Melanie and her classmates are a lot like normal children, but there's also something very sinister going on behind the scenes - the adults of Melanie's world may hold all of the power, but they're clearly afraid of the children in their care and it doesn't look like Melanie will make it to Beacon any time soon.

It's no major spoiler to say that there are zombies in this book. The Girl With All the Gifts may be a zombie story, but it's not about zombies. It's about people and relationships - particularly the unique relationships between children and parents, and the bonds that form between very different people when they're thrown into a life-threatening situation together. It's about the way that humans cope with challenges and the way that we try to understand obstacles by dissecting and studying them. At it's heart, it's a story about humanity and how we define it - these are some pretty complex themes for a zombie story.

Melanie is a fabulous character and her smart-but-naive narration keeps things interesting as she doesn't always understand everything that happens around her. She's precocious and thick-skinned but also desperately lonely and so easy to feel for. The supporting cast of characters is equally interesting - the sweet but conflicted Miss Justineau, the aggressive scientist Caroline Caldwell (with her unshakeable belief that she'll find a cure for the apocalypse under her microscope), the exhausted man-in-charge Sergeant Parks - these are all well-developed characters who feel like real people with real back stories and understandable motivations. All of the characters continue to develop throughout the story, and none more so than Melanie as she comes to understand who she is and what's happening in the world around her.
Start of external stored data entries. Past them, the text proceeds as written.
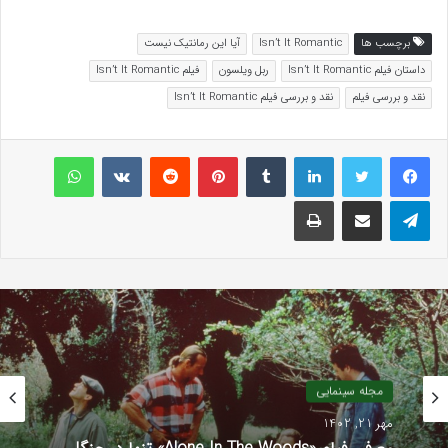
برچسب ها
Isn’t It Romantic
آیا این رمانتیک نیست
داستان فیلم Isn’t It Romantic
ربل ویلسون
فیلم Isn’t It Romantic
نقد و بررسی فیلم
نقد و بررسی فیلم Isn’t It Romantic
لینکداین
تامبلر
پینتریست
Reddit
VKontakte
واتس آپ
تلگرام
اشتراک گذاری با ایمیل
چاپ
سینمای جهان
شهریور 11, 1402
انتقاد وودی آلن از خودش در فستیوال ونیز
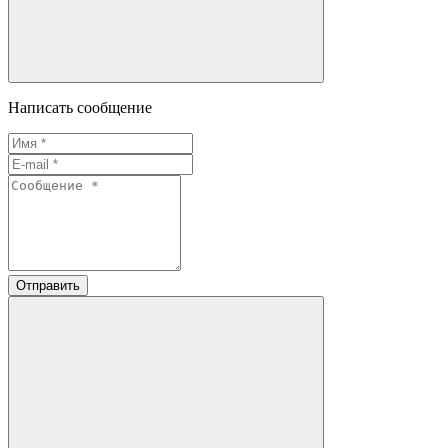
Написать сообщение
Отправить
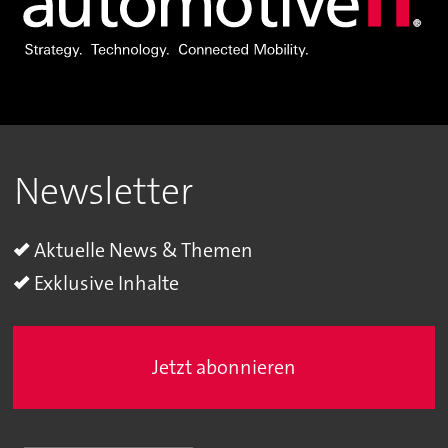
Newsletter
Aktuelle News & Themen
Exklusive Inhalte
Jetzt abonnieren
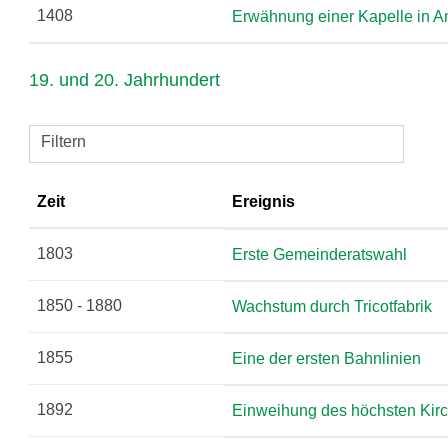
1408
Erwähnung einer Kapelle in 
19. und 20. Jahrhundert
Filtern
Zeit
Ereignis
1803
Erste Gemeinderatswahl
1850 - 1880
Wachstum durch Tricotfabrik
1855
Eine der ersten Bahnlinien
1892
Einweihung des höchsten Kir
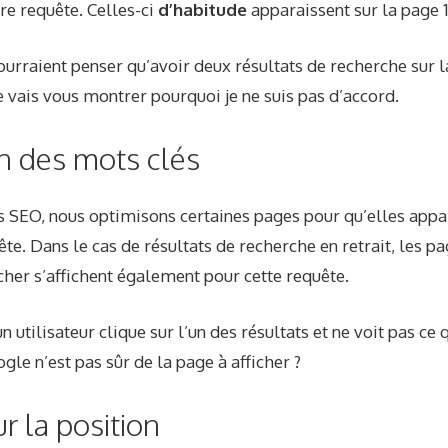
re requête. Celles-ci
d’habitude
apparaissent sur la page 1
rraient penser qu’avoir deux résultats de recherche sur la
 vais vous montrer pourquoi je ne suis pas d’accord.
n des mots clés
es SEO, nous optimisons certaines pages pour qu’elles appa
te. Dans le cas de résultats de recherche en retrait, les p
icher s’affichent également pour cette requête.
un utilisateur clique sur l’un des résultats et ne voit pas ce q
gle n’est pas sûr de la page à afficher ?
r la position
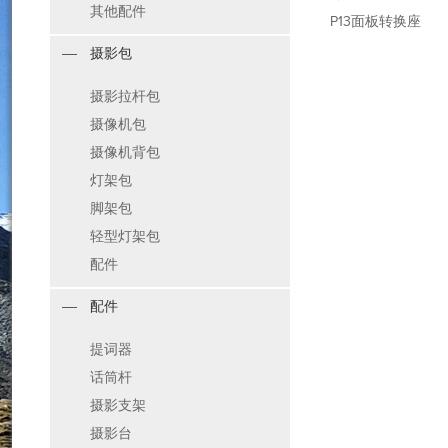
其他配件
P13面板转换座
摄影包
摄影拉杆包
摄像机包
摄像机背包
灯架包
脚架包
轻型灯架包
配件
配件
提词器
话筒杆
摄影支架
摄影台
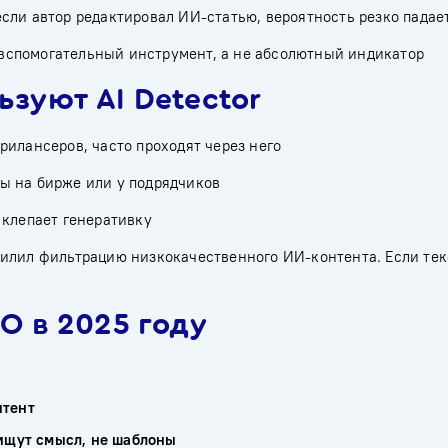
сли автор редактировал ИИ-статью, вероятность резко падае
вспомогательный инструмент, а не абсолютный индикатор
зуют AI Detector
рилансеров, часто проходят через него
ы на бирже или у подрядчиков
 клепает генеративку
силил фильтрацию низкокачественного ИИ-контента. Если тек
O в 2025 году
нтент
ищут смысл, не шаблоны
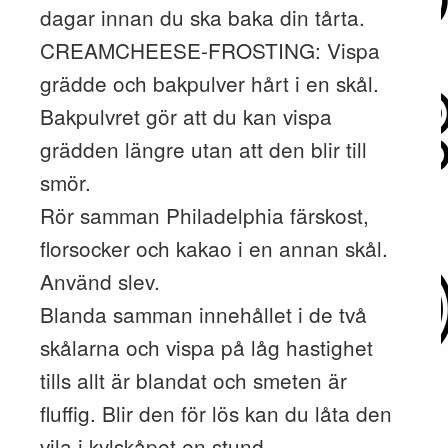
dagar innan du ska baka din tårta.
CREAMCHEESE-FROSTING: Vispa
grädde och bakpulver hårt i en skål.
Bakpulvret gör att du kan vispa
grädden längre utan att den blir till
smör.
Rör samman Philadelphia färskost,
florsocker och kakao i en annan skål.
Använd slev.
Blanda samman innehållet i de två
skålarna och vispa på låg hastighet
tills allt är blandat och smeten är
fluffig. Blir den för lös kan du låta den
vila i kylskåpet en stund.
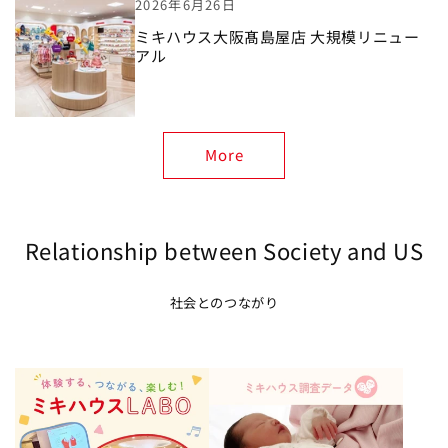
2026年6月26日
ミキハウス大阪髙島屋店 大規模リニュー
アル
More
Relationship between Society and US
社会とのつながり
Pandora's Box - do you really want to know what's in there?
It's a gripping, fast-moving and very readable story and it brings something special to the well-worn world of zombie fiction. While the plotline itself is not particularly revolutionary (there are some people being chased by zombies. Run, people! The zombies will eat your brains!), M. R. Carey has created a unique world peopled by fascinating, three-dimensional characters dealing with deeper questions than those usually posed in a run-from-the-zombies horror novel. He also has a bit of a gift himself, when it comes to putting words together in a very effective way - for example, "you can't save people from the world. There's nowhere else to take them" or "No amount of expertly choreographed PR could prevail, in the end, against Armageddon. It strolled over the barricades and took its pleasure".

It's not really a book about zombies at all. It's a fantastic novel, which just happens to have a few zombies in it.